Danny Boyle, Dünya’nın kurtarılmasını konu alan öyküsüyle klasik olabilecek bir işe imza atmasa da özenli yönetimi ve görselliği ile dikkat çekiyor. Önceki ve şimdiki yapımlarında kullandığı hızlı kurgu ve zamanla oynadığı anlara bu eserinde yer vermiyor. Event Horizon (1997) ve Mission to Mars (2000) gibi örneklerde gördüğümüz kimi benzer anları içermesi açısından Sunshine, bu yapımlardan tek bir noktada farklı olmayı başarabiliyor. Dünya’yı kurtarmak için ekibin, güneşin içine patlamalara neden olacak materyalleri bırakmaları gerekmektedir. Bu tür kurtarma ve kurtarılma öykülerinde, deliren personel, gemide çıkan teknik arıza ve keşfedilen şey neticesinde onlara musallat olan varlık, sıkı bilimkurgu izleyicilerinin daha öne defalarca gördüğü olaylar. Fakat güneşin içine olan yolculuğu konu alması esere belli bir orijinallik katmayı başarıyor.
Blindness (Körlük / 2008)
Belleklere City Of God (2002) ile kalıcı bir yer etmiş olan Fernando Meirelles, bu yapımında türler arasında gidip geliyor. Birden sebepsiz yere küresel anlamda körlük yaşayan insanlığın dramının anlatıldığı hikâyede, hapishane filmlerinde görmeye alışık olduğumuz anlatım ve görsellik hâkim. Dostluk ilişkisi, kaçış ve hayatta kalma durumu yapımın omurgasını oluşturmuş.

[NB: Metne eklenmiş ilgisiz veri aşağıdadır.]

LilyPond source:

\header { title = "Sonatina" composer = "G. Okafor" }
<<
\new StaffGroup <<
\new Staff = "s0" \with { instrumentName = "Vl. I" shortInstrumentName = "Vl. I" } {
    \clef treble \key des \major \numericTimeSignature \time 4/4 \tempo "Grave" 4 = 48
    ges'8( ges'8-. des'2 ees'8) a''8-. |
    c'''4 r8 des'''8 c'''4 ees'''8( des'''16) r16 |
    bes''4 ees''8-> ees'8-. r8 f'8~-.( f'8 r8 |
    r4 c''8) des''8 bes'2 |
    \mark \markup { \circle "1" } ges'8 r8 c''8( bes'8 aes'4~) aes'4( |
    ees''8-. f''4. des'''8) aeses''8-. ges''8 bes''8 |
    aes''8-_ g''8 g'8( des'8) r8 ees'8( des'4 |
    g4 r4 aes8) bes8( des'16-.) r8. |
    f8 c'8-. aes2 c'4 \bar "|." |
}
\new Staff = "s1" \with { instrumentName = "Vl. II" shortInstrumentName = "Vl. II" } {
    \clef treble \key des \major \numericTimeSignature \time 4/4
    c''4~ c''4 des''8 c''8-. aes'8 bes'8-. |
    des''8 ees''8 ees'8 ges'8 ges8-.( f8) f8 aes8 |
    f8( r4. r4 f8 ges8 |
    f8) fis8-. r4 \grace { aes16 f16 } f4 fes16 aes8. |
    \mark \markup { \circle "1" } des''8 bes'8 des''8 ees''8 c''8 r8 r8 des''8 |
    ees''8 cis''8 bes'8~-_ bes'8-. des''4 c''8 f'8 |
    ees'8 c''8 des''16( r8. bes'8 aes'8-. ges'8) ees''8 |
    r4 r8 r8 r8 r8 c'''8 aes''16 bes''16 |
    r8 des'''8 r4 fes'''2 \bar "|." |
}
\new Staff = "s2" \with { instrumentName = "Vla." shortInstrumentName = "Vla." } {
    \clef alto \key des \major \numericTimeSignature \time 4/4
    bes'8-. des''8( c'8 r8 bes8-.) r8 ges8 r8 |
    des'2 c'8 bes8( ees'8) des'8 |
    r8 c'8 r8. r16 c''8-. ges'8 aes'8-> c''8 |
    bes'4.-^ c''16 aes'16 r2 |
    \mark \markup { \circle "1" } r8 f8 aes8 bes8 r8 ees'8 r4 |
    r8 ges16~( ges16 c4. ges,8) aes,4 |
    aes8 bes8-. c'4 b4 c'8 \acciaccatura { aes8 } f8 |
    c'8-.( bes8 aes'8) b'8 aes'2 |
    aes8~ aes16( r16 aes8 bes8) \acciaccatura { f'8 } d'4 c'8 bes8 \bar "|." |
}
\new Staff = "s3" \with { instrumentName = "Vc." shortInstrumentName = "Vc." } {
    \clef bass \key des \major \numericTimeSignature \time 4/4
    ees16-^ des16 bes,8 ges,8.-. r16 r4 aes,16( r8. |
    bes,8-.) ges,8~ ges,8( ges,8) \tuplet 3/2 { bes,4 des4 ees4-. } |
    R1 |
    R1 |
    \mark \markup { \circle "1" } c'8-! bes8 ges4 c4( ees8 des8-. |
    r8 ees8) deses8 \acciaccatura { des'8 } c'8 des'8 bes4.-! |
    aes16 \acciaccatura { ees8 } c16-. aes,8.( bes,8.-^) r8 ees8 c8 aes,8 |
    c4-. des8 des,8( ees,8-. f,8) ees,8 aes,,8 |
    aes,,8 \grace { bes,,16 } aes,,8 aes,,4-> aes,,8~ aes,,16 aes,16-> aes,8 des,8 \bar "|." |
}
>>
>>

Meirelles, büyük oranda insanlığın karanlık tarafına vurgu yapıyor. Çoğunluğu kör olan insanların tutulduğu hapishane benzeri bir ortamda geçen öyküde, günümüz dünyasında yaşanan kimi politik ve finans benzeri ilişkilerde yaşanan durumları bu ortama indirgiyor. Yaşanan kitlesel körlükle birlikte çöken siyasi otorite, yerini anarşiye bırakıyor. Beyaz renk paletlerinin hâkim olduğu yapımda beyaz, karanlığı simgeliyor.28 Days Later’ın kaotik ortamını referans alan yapımda, koşulların insanı canavarlaştırıp kimi zaman da nasıl duyarsızlaştırdığını görüyoruz. Meirelles, hikâyesinde felsefi ve siyasi okumalara fazla değinmeden, olayları kör olmayan tek karakterin gözünden bize aktarıyor. Bilimkurgu türü adına çok kalıcı bir iş olmasa da orjinal bir konuya sahip olması ile ilgiyle izlenebilen bir yapım.
Monsters (İstila / 2010)
Monsters, benzer örneklerini gördüğümüz düşük bütçeli bir uzaylı istilası filmi. Fakat düşük bütçesini avantaja çevirmeyi başarmış bir “Indie” film. Yönetmen Gareth Edwards, doğru bir tercihle belgesel anlatım dilini tercih ederek, bizleri olayların içine çekebilmiş. Basit öyküsünü yol hikâyesine dönüştürerek alt metinlerini de art arda sıralamış.
NASA’nın uzay aracının Meksika’ya düşmesiyle birlikte bölge, dünya dışı bir virüsün etkisi altına girer. Edwards, asıl canavarın Amerika ya da gelişmiş toplumların kendisi olduğunu söylüyor. Güçlü devletlerin, kendilerinden daha fakir devletleri adeta birer tehdit ve canavar olarak görüp onları kontrol etmeye çalışmaları sonucunda, kendilerine nasıl düşman kazandıklarına değiniyor.Hikayenin sonlarında uzaylıların çok da kötü niyetli olmadıkları, yalnızca kendilerini korumaya çalışan varlıklar olduğu anlaşılacaktır. District 9’da olduğu gibi yapımda, uzaylılar da bir soykırıma karşı bir savaş halindedir. The War Of The Worlds gibi yapımlardan daha alternatif bir noktada duran yapım, canavarları (alt sınıf) yüceltip, modern toplumu eleştiriyor. Edwars, devletinin çıkarları uğruna Meksikalıların fakirleştirilmesine vurgu yapıyor. Yapım, düşük bütçesine rağmen, birçok benzer büyük yapımdan çok daha oturaklı bir duruş sergiliyor.